▸ SOURCE PASSAGE:
——

Love Train
Why I'm thinking about bluesman Johnny Copeland and Motown's Funk Brothers on my 30th anniversary.
Over the weekend, The Wall Street Journal published an essay I wrote about Jimmy Carter’s relationship with the Allman Brothers Band. It was adapted from my forthcoming book Brothers and Sisters: The Allman Brothers Band and the Album that Defined the 70s. It was supposed to run in July, just before the book’s 7/25 release, but news that President Carter, 98, has entered hiospice care prompted the decision to run it now. The response has been great and I invite you to click through and read it. I am sending best wishes to President Carter and his family. It was an honor and a lot of fun to really examine this aspect of the Allman Brothers Band’s legacy and to delve into Jimmy Carter’s career and campaign. This published piece of writing is just the tip of the iceberg of what is in the book.
Today is my 30th anniversary and every year on this day, I think not only of my wife Rebecca Blumenstein, who I’m incredibly grateful to have been able to spend my life with, but also of the late bluesman Johnny Clyde Copeland. And if that seems strange, I’ve got a story for you, one I am going to largely re-post from my very first post here two years ago.
"The Texas Twister" was one of my favorites, an underrated singer/songwriter and guitarist who had as much heart, soul and wisdom as anyone ever. I met him in 1988, spring of my senior year at the University of Michigan. For a final project in my photography class, I had to do a photo journalism project, four or five photos that told a story. I decided to feature a musician’s gig. Johnny Copeland was coming to Rick’s American Cafe, the basement bar where I had worked my first two years of school and whre I really fell in love with the blues. It was there I saw, and served, Lonnie Brooks, Buddy Guy, KoKo Taylor, Son Seals, Albert Collins, Robert Cray and many others.
I met Johnny at the bar and took pictures of him and his band loading in and soundchecking. We went out to eat and then back at the club, we hung out for hours, as he smoked weed, sipped coffee and told tales. He also asked me a lot of questions about myself, with special interest focused on my love life. I told him that I had been in love and was in a heavy relationship that ended almost a year ago, partly because she and her family didn’t like the fact that I was Jewish.

——

▸ DATA BLOCK:
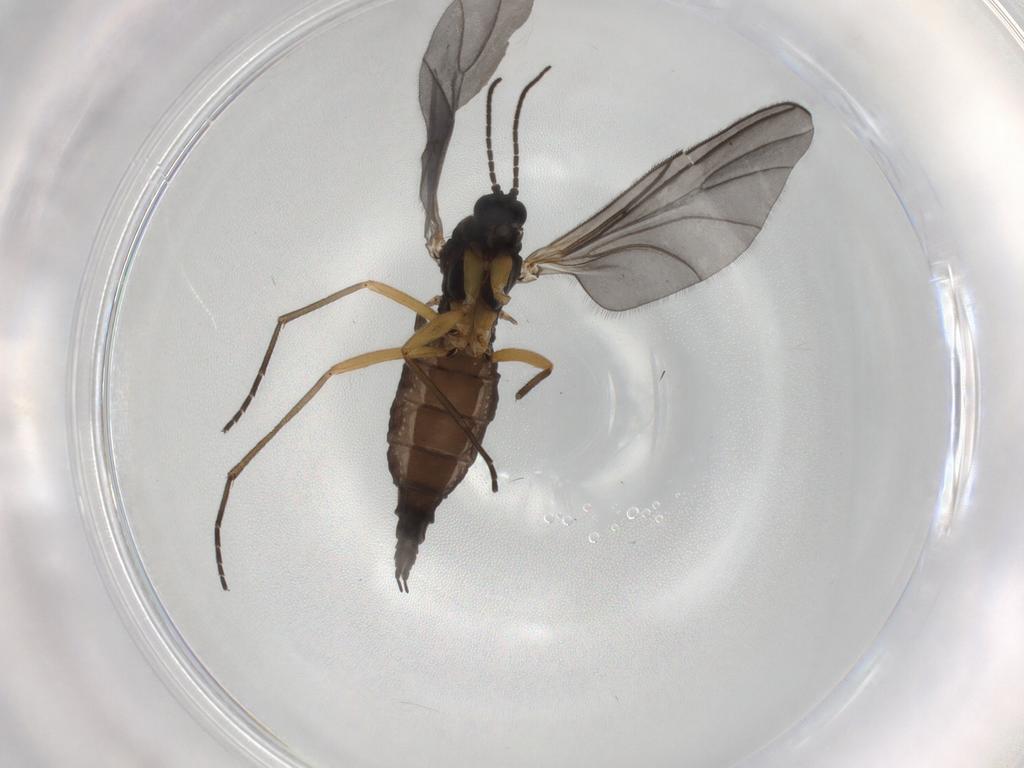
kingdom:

——

▸ TO BE DONE:
**A.** Answer these questions using the Love Train post:
(i) On what date was the book Brothers and Sisters set to be released?
(ii) In what year did the writer meet Johnny Copeland?
(iii) What was the name of the basement bar where Johnny Copeland was coming to play?
**B.** Recast the paragraph of the Love Train post that begins "I met Johnny at the bar" as a short bulleted list, keeping its main facts.

▸ COMPLETED EXERCISE:
**A.**
(i) 7/25
(ii) 1988
(iii) Rick's American Cafe

**B.**
- The writer met Johnny at the bar and photographed him and his band loading in and soundchecking.
- They went out to eat, then hung out back at the club for hours while he smoked weed, sipped coffee and told tales.
- He asked the writer many questions, especially about the writer's love life.
- The writer told him about a serious relationship that had ended almost a year earlier, partly because she and her family didn't like that the writer was Jewish.